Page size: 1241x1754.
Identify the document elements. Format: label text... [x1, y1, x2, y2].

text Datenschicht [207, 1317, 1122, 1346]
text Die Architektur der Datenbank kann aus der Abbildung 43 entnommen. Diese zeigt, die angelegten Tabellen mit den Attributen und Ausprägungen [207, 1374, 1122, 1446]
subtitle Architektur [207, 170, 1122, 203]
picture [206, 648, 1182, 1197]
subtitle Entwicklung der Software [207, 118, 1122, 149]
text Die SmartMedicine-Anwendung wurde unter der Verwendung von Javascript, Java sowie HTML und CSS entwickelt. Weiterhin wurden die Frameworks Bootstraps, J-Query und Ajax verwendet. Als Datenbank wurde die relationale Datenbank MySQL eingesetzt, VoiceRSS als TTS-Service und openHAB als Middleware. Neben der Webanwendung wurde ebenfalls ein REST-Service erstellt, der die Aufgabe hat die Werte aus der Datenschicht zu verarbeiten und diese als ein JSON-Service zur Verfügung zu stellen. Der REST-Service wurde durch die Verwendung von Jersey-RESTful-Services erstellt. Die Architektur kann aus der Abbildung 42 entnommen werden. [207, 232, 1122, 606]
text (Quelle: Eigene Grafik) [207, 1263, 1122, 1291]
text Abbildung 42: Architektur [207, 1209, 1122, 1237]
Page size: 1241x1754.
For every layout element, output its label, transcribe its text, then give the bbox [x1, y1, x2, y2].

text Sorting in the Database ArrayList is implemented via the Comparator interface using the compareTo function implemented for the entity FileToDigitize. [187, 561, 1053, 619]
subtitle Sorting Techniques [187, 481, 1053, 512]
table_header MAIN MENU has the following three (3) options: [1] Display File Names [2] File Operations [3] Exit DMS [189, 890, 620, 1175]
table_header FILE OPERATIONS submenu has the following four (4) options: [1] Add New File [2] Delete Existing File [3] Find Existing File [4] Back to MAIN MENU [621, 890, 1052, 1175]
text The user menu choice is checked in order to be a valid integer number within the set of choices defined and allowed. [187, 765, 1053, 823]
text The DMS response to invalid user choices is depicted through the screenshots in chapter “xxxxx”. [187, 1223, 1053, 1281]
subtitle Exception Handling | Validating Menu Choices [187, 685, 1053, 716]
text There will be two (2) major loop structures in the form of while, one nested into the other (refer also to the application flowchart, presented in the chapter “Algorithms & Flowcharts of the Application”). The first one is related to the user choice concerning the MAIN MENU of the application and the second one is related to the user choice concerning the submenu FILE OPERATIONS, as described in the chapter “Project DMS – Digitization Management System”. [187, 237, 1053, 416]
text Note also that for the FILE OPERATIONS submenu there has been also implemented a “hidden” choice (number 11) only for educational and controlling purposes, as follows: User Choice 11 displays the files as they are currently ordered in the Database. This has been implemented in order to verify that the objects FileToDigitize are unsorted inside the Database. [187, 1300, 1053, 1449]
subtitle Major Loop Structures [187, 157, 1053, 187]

::::::::

_PROBLEM STATEMENT:_ Every record above needs to be returned in full, exactly.

_ANSWER BOX:_
Page size: 1241x1754.
Identify the document elements. Format: label text... [x1, y1, x2, y2].

text Datenschicht [207, 1317, 1122, 1346]
text Die Architektur der Datenbank kann aus der Abbildung 43 entnommen. Diese zeigt, die angelegten Tabellen mit den Attributen und Ausprägungen [207, 1374, 1122, 1446]
subtitle Architektur [207, 170, 1122, 203]
picture [206, 648, 1182, 1197]
subtitle Entwicklung der Software [207, 118, 1122, 149]
text Die SmartMedicine-Anwendung wurde unter der Verwendung von Javascript, Java sowie HTML und CSS entwickelt. Weiterhin wurden die Frameworks Bootstraps, J-Query und Ajax verwendet. Als Datenbank wurde die relationale Datenbank MySQL eingesetzt, VoiceRSS als TTS-Service und openHAB als Middleware. Neben der Webanwendung wurde ebenfalls ein REST-Service erstellt, der die Aufgabe hat die Werte aus der Datenschicht zu verarbeiten und diese als ein JSON-Service zur Verfügung zu stellen. Der REST-Service wurde durch die Verwendung von Jersey-RESTful-Services erstellt. Die Architektur kann aus der Abbildung 42 entnommen werden. [207, 232, 1122, 606]
text (Quelle: Eigene Grafik) [207, 1263, 1122, 1291]
text Abbildung 42: Architektur [207, 1209, 1122, 1237]
Page size: 1241x1754.
For every layout element, output its label, transcribe its text, then give the bbox [x1, y1, x2, y2].

text Sorting in the Database ArrayList is implemented via the Comparator interface using the compareTo function implemented for the entity FileToDigitize. [187, 561, 1053, 619]
subtitle Sorting Techniques [187, 481, 1053, 512]
table_header MAIN MENU has the following three (3) options: [1] Display File Names [2] File Operations [3] Exit DMS [189, 890, 620, 1175]
table_header FILE OPERATIONS submenu has the following four (4) options: [1] Add New File [2] Delete Existing File [3] Find Existing File [4] Back to MAIN MENU [621, 890, 1052, 1175]
text The user menu choice is checked in order to be a valid integer number within the set of choices defined and allowed. [187, 765, 1053, 823]
text The DMS response to invalid user choices is depicted through the screenshots in chapter “xxxxx”. [187, 1223, 1053, 1281]
subtitle Exception Handling | Validating Menu Choices [187, 685, 1053, 716]
text There will be two (2) major loop structures in the form of while, one nested into the other (refer also to the application flowchart, presented in the chapter “Algorithms & Flowcharts of the Application”). The first one is related to the user choice concerning the MAIN MENU of the application and the second one is related to the user choice concerning the submenu FILE OPERATIONS, as described in the chapter “Project DMS – Digitization Management System”. [187, 237, 1053, 416]
text Note also that for the FILE OPERATIONS submenu there has been also implemented a “hidden” choice (number 11) only for educational and controlling purposes, as follows: User Choice 11 displays the files as they are currently ordered in the Database. This has been implemented in order to verify that the objects FileToDigitize are unsorted inside the Database. [187, 1300, 1053, 1449]
subtitle Major Loop Structures [187, 157, 1053, 187]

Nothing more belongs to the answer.